Blood on our hands

Just like the 2003 pushback to Eritrea, carried out by the Nationalist administration, once again the Maltese government has blood on its hands

Few of us would stop to think that our freedom of movement inside the European Union is enshrined as a right subject to few restrictions by virtue of our EU membership; but also, as nationals who choose when to leave the country, as a global right bestowed upon us by international human rights law.

The same right has been emphasised by the UN Human Rights Committee (UNHRHC), which has variously stated that any restriction on the right to leave a country must be in accordance with the law. That means that any interference with the right to free movement must be proportionate: for example, when someone is seen to be a flight risk due to criminal investigations. This right has also been upheld by the European Court of Human Rights in a series of judgments.
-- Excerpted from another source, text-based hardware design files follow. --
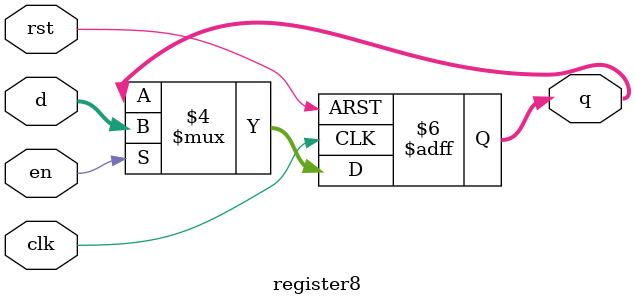
<source format=v>
module register8(d, clk, rst, en, q);
	input [7:0] d;
	input clk;
	input rst;
	input en;
	output reg [7:0]q;
	
	// в начальный момент времени в регистре хранится 0
	initial q <= 8'b0;

	always @(posedge clk or posedge rst) begin
		if (rst) q <= 7'b0; // сброс с 0
		else begin
			if (en) q <= d; // запмсь
			else q <= q; // хранение
		end
	end

endmodule

</source>
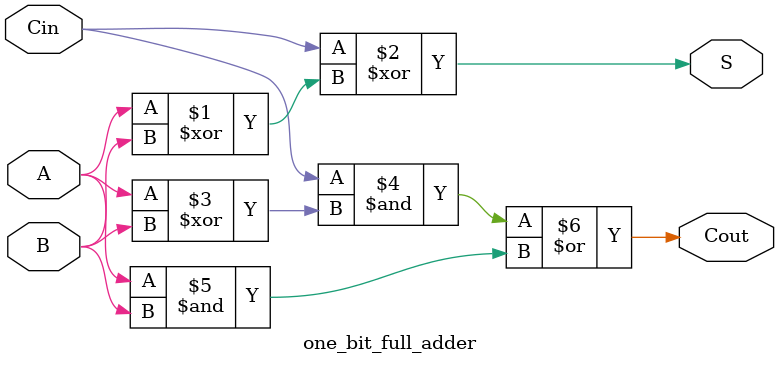
<source format=v>
module one_bit_full_adder(A, B, Cin, S, Cout);
 input A, B, Cin;
 output S, Cout;

 assign S = Cin ^ (A ^ B);
 assign Cout = (Cin & (A ^ B)) | (A & B);

endmodule

</source>
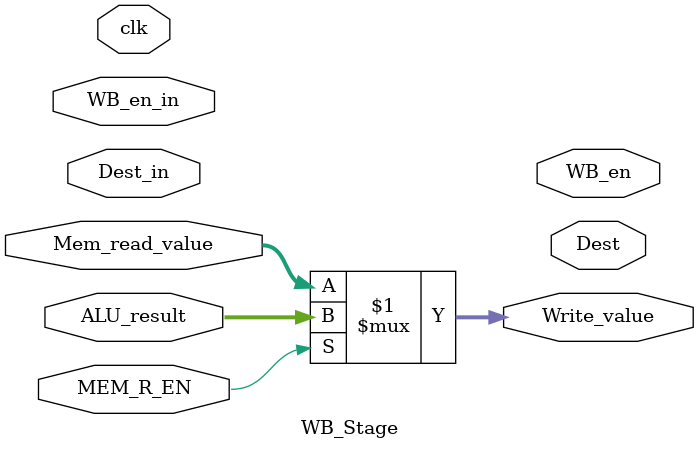
<source format=v>
module WB_Stage(
  input clk,
  input WB_en_in,
  input MEM_R_EN,
  input[31:0] ALU_result,
  input[31:0] Mem_read_value,
  input[4:0] Dest_in,
  output WB_en,
  output[31:0] Write_value,
  output[4:0] Dest
);

assign Write_value = MEM_R_EN? ALU_result : Mem_read_value ;

endmodule

</source>
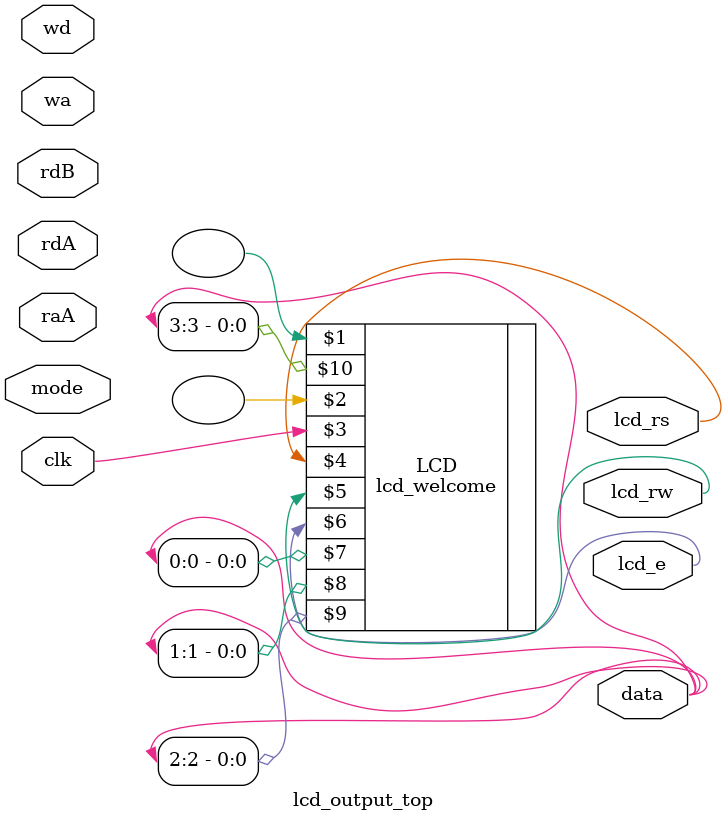
<source format=v>
`timescale 1ns / 1ps

module lcd_output_top(
	// LCD ports
	input clk,
	output lcd_rs, lcd_rw, lcd_e,
	output [3:0] data,

	// LCD mode and lines
	input [1:0] mode,
	input [4:0] wa,raA,
	input [15:0] rdA,rdB,wd
    );

	reg [127:0] LINE1;
  	reg [127:0] LINE2;
	always @(posedge clk) begin
	    if(mode==2'b00) begin
	      LINE1 <= "ACCEPTING       ";
	      LINE2 <= "  INPUT         ";
	    end
	    else if(mode==2'b01) begin
	      LINE1 <= {"0"+wa[0],"0"+wa[1],"0"+wa[2],"0"+wa[3],"0"+wa[4], "           "};
	      LINE2 <= {"0"+wd[0],"0"+wd[1],"0"+wd[2],"0"+wd[3],"0"+wd[4],"0"+wd[5],"0"+wd[6],"0"+wd[7],"0"+wd[8],"0"+wd[9],"0"+wd[10],"0"+wd[11],"0"+wd[12],"0"+wd[13],"0"+wd[14],"0"+wd[15]};
		 end
	    else if(mode==2'b10) begin
	      LINE1 <= {"0"+raA[0],"0"+raA[1],"0"+raA[2],"0"+raA[3],"0"+raA[4], "           "};
	      LINE2 <= {"0"+rdA[0],"0"+rdA[1],"0"+rdA[2],"0"+rdA[3],"0"+rdA[4],"0"+rdA[5],"0"+rdA[6],"0"+rdA[7],"0"+rdA[8],"0"+rdA[9],"0"+rdA[10],"0"+rdA[11],"0"+rdA[12],"0"+rdA[13],"0"+rdA[14],"0"+rdA[15]};
		 end
	    else if(mode==2'b11) begin
	      LINE1 <= {"0"+rdA[0],"0"+rdA[1],"0"+rdA[2],"0"+rdA[3],"0"+rdA[4],"0"+rdA[5],"0"+rdA[6],"0"+rdA[7],"0"+rdA[8],"0"+rdA[9],"0"+rdA[10],"0"+rdA[11],"0"+rdA[12],"0"+rdA[13],"0"+rdA[14],"0"+rdA[15]};
		 LINE2 <= {"0"+rdB[0],"0"+rdB[1],"0"+rdB[2],"0"+rdB[3],"0"+rdB[4],"0"+rdB[5],"0"+rdB[6],"0"+rdB[7],"0"+rdB[8],"0"+rdB[9],"0"+rdB[10],"0"+rdB[11],"0"+rdB[12],"0"+rdB[13],"0"+rdB[14],"0"+rdB[15]};
	    end
	end
	

	lcd_welcome LCD ("","",
			 clk, lcd_rs, lcd_rw, lcd_e, data[0], data[1], data[2], data[3]);
endmodule

</source>
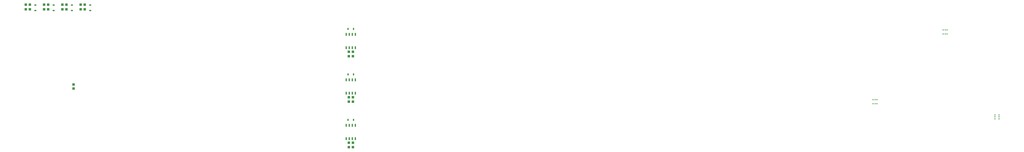
<source format=gbp>
G04 EAGLE Gerber RS-274X export*
G75*
%MOMM*%
%FSLAX34Y34*%
%LPD*%
%INSolderpaste Bottom*%
%IPPOS*%
%AMOC8*
5,1,8,0,0,1.08239X$1,22.5*%
G01*
%ADD10R,0.630000X0.830000*%
%ADD11R,0.600000X1.200000*%
%ADD12R,1.100000X1.000000*%
%ADD13R,0.830000X0.630000*%
%ADD14R,0.300000X0.600000*%
%ADD15R,0.600000X0.300000*%
%ADD16R,1.000000X1.100000*%


D10*
X1802200Y685800D03*
X1779200Y685800D03*
X1802200Y495300D03*
X1779200Y495300D03*
X1802200Y304800D03*
X1779200Y304800D03*
D11*
X1809750Y607000D03*
X1797050Y607000D03*
X1784350Y607000D03*
X1771650Y607000D03*
X1771650Y663000D03*
X1784350Y663000D03*
X1797050Y663000D03*
X1809750Y663000D03*
X1809750Y416500D03*
X1797050Y416500D03*
X1784350Y416500D03*
X1771650Y416500D03*
X1771650Y472500D03*
X1784350Y472500D03*
X1797050Y472500D03*
X1809750Y472500D03*
X1809750Y226000D03*
X1797050Y226000D03*
X1784350Y226000D03*
X1771650Y226000D03*
X1771650Y282000D03*
X1784350Y282000D03*
X1797050Y282000D03*
X1809750Y282000D03*
D12*
X1799200Y590550D03*
X1782200Y590550D03*
X1799200Y571500D03*
X1782200Y571500D03*
X1799200Y381000D03*
X1782200Y381000D03*
X1799200Y400050D03*
X1782200Y400050D03*
X1799200Y190500D03*
X1782200Y190500D03*
X1799200Y209550D03*
X1782200Y209550D03*
D13*
X704850Y786200D03*
X704850Y763200D03*
D12*
X664600Y787400D03*
X681600Y787400D03*
X681600Y768350D03*
X664600Y768350D03*
D13*
X628650Y786200D03*
X628650Y763200D03*
D12*
X588400Y787400D03*
X605400Y787400D03*
X605400Y768350D03*
X588400Y768350D03*
D13*
X552450Y786200D03*
X552450Y763200D03*
D12*
X512200Y787400D03*
X529200Y787400D03*
X529200Y768350D03*
X512200Y768350D03*
D13*
X476250Y786200D03*
X476250Y763200D03*
D12*
X436000Y787400D03*
X453000Y787400D03*
X453000Y768350D03*
X436000Y768350D03*
D14*
X4259200Y664600D03*
X4259200Y681600D03*
X4267200Y681600D03*
X4275200Y681600D03*
X4275200Y664600D03*
X4267200Y664600D03*
D15*
X4474600Y325500D03*
X4491600Y325500D03*
X4491600Y317500D03*
X4491600Y309500D03*
X4474600Y309500D03*
X4474600Y317500D03*
D14*
X3983100Y389500D03*
X3983100Y372500D03*
X3975100Y372500D03*
X3967100Y372500D03*
X3967100Y389500D03*
X3975100Y389500D03*
D16*
X635000Y436000D03*
X635000Y453000D03*
M02*

</source>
It is also a necessary prerequisite to the enjoyment of a number of other human rights: most notably, the right to international protection from torture, inhuman or degrading treatment or punishment.

For unless a person can escape their country and get to another country to seek asylum, they will not even begin to be able to exercise the right to asylum, which is separately enshrined in the UN’s and European human rights conventions.

Whether their claim to international protection is justified or not, is a matter for the authorities of the state where the application is made to decide: not for the state of origin to pre-empt.

And yet, there is now evidence that Malta has actively engaged in an ad hoc, secret pact to externalise what can be defined as a breach of this right. It is just one of the many creative measures that have been employed by EU states – no doubt with the tacit consent of the European bloc – to push out the borders into the countries of origin: like Libya, despite being clearly identified by the United Nations as an unsafe place for people feeling persecution.

The fact that a civil war has been waged there since 2012 seems to be of no consequence to our government. With Joseph Muscat’s blessing, and the active participation of our Armed Forces of Malta, the Maltese state employed the services of a Labour Party activist employed with the OPM, to act as a go-between for the AFM and the Libyan coastguard; apart from maintaining cordial relations with at least one militia leader, despite the fear that many criminal organisations involved in human trafficking in Libya have now been para-militarised, and become active armies in the service of either the GNA or the LNA.

Neville Gafà has spoken proudly of his achievements: that is, providing the Libyan coastguard – which has been funded by the EU’s budget for its further training and professionalisation (and before that, funded to the tune of €5 billion by Italy in the Gaddafi era) – with coordinates of departing boats right before they are able to be intercepted inside Malta’s vast search and rescue region.

This was one of a panoply of measures the EU employed to prevent people from leaving Libya, on the grounds that if these people are allowed to leave they might enter the EU irregularly. Instead of employing the all-too visible and illegal pushback mechanism (it is illegal to send back people fearing for their lives to the country they are escaping from), Malta simply delegated this function to Libya, so that people seeking their right to asylum are not allowed to leave the country.

But while Gafà has justified these actions by pointing towards analogous EU policy – namely, ‘Operation Sofia’ – the fact remains that preventing irregular migrants from disembarking from vessels, or aiding in their forcible return, has been condemned as inconsistent with international human rights law.

Beyond issues of legality, today we also know that Malta engaged in an undisclosed ‘diplomatic’ attempt to prevent people from even being rescued at sea – for Malta has in the past prevented NGO vessels from departing from the island, and even prosecuted a sea captain.

If these people were fleeing from slavery, torture and desperation inside war-torn Libya, Malta and the Muscat administration did its best to prevent them from avoiding this fate.

Just like the 2003 pushback to Eritrea, carried out by the Nationalist administration, once again the Maltese government has blood on its hands.